* _Problem requirements_
Lines from the records below that contain the word "Vinyl" are to be copied out.

(Provided entries Opens)

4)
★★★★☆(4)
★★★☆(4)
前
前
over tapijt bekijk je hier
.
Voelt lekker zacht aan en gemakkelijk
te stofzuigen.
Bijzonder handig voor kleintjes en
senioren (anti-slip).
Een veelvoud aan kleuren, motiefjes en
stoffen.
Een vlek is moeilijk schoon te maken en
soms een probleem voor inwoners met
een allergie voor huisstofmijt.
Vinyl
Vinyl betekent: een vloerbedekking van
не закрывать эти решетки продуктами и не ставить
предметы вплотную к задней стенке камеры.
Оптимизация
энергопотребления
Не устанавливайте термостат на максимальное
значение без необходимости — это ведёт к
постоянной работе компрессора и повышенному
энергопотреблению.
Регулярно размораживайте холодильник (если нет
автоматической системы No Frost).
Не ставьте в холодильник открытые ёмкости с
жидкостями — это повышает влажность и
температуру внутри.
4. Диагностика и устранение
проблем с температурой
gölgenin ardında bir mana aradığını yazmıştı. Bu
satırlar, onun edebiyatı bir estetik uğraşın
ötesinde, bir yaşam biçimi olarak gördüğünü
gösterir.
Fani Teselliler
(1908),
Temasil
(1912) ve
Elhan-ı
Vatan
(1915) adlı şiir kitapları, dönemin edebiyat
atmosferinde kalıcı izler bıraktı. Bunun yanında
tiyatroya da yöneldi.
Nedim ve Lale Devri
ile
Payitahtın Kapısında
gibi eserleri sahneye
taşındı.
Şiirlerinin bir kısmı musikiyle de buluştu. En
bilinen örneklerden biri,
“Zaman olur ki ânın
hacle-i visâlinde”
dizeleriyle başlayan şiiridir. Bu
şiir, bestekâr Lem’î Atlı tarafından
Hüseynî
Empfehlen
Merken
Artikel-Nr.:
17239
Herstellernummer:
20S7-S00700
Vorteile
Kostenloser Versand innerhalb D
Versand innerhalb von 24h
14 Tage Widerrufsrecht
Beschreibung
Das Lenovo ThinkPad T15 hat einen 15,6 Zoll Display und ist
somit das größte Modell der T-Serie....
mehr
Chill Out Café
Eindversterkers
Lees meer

(Provided entries Closes)

* _Written response_
Vinyl
Vinyl betekent: een vloerbedekking van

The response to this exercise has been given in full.